F: Photot’Age représente un espace de partage et d’expression pour moi. Avec des jeunes et des enfants déplacés, notamment à travers le projet Terre Ceinte [projet culturel et artistique au service de la lutte contre l’extrémisme violent], nous leur enseignons la photographie comme moyen de raconter leurs histoires. C’est aussi une manière de construire une autre image d’eux-mêmes, de revendiquer leurs réalités et leurs droits. On appelle cela le photographivisme [Photographie + Activisme] – un engagement à faire de l’image un levier de changement social.

JH: Vous participerez prochainement au Mois de la Photo à Grenoble. Quelles sont vos attentes pour cet événement?

F: Participer au Mois de la Photo à Grenoble représente pour moi une occasion précieuse de partager une vision authentique et souvent méconnue de l'Afrique. Mon projet Reconfinement, qui illustre la manière dont le confinement, imposé par la pandémie, n’a jamais vraiment existé en Afrique, est une réflexion sur la résilience et la vie quotidienne. Ce projet cherche à créer une véritable connexion humaine, en invitant le public à comprendre que, pour beaucoup en Afrique, la survie quotidienne rend les confinements physiques et mentaux presque impossibles à imaginer.

Je m’attends à ce que le public français, habitué à des représentations plus stéréotypées ou occidentalisées de l’Afrique, réagisse avec réflexion face à cette réalité brute.
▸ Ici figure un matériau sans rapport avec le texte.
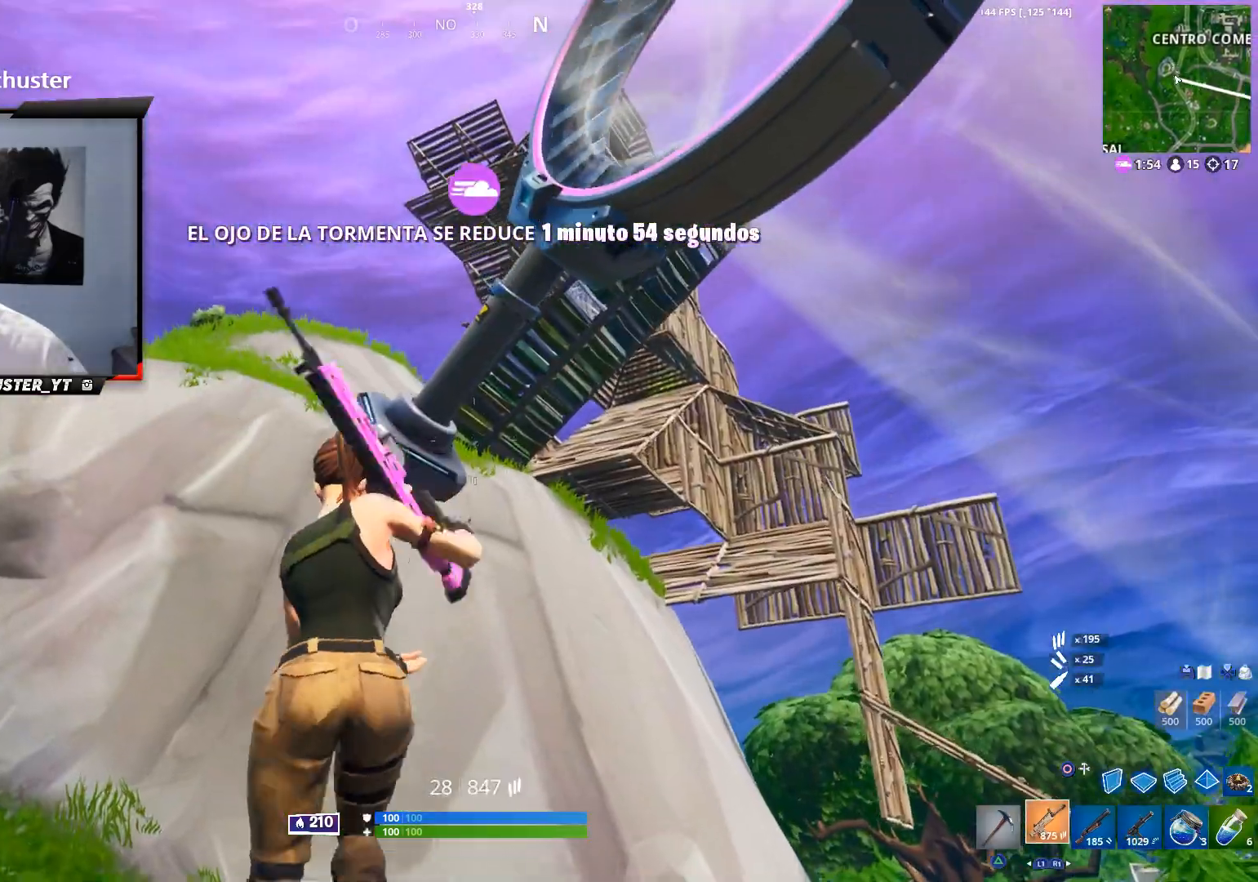
{"dt_ms": 500, "buttons": [], "left_stick": "up-left", "right_stick": "center", "events": [[33, "CROSS", "up"], [133, "SQUARE", "down"], [200, "SQUARE", "up"], [267, "SQUARE", "down"], [333, "SQUARE", "up"], [400, "SQUARE", "down"], [467, "SQUARE", "up"]]}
En présentant ces images de résilience et de quotidien, je souhaite que les spectateurs soient confrontés à un autre regard sur l’Afrique, loin des clichés, mais profondément ancré dans les réalités humaines et sociales.

Cette exposition collective à La Rampe, aux côtés d’artistes comme Jean-Claude Partouche, Sophie Romettino et bien d’autres, me semble être un cadre idéal pour amorcer ce dialogue. L’un des aspects les plus intéressants de cet événement est justement l'échange, mais aussi sur les histoires humaines qui se cachent derrière chaque image. Je crois que cette expérience sera enrichissante, tant pour les spectateurs que pour nous, les artistes.

JH: Votre style photographique transmet une relation intime avec vos sujets. Comment parvenez-vous à instaurer cette confiance, surtout dans des situations souvent difficiles ?

F : La confiance est essentielle dans mon travail. Les femmes que je photographie me connaissent, nous avons tissé des liens au fil du temps. Le projet Terre Ceinte m’a permis de comprendre leurs vies et de gagner leur confiance. Avant de capturer leur image, j’écoute, je respecte leur histoire. C’est ce lien qui transparaît dans leurs regards sur mes photos – une sincérité que seules la patience et l’écoute peuvent créer.

JH: Quel message espérez-vous transmettre à travers vos expositions?

F: Le message est universel : notre humanité nous relie. Les défis de Ouagadougou ne sont pas si différents de ceux de Grenoble. Mes expositions cherchent à créer un pont entre les cultures, à rappeler que, malgré nos différences, nous partageons des espoirs et des luttes communes. J’espère que les visiteurs sortiront de l’exposition avec une nouvelle perspective, un respect pour ces vies qui, bien que lointaines, leur sont finalement proches dans leur humanité.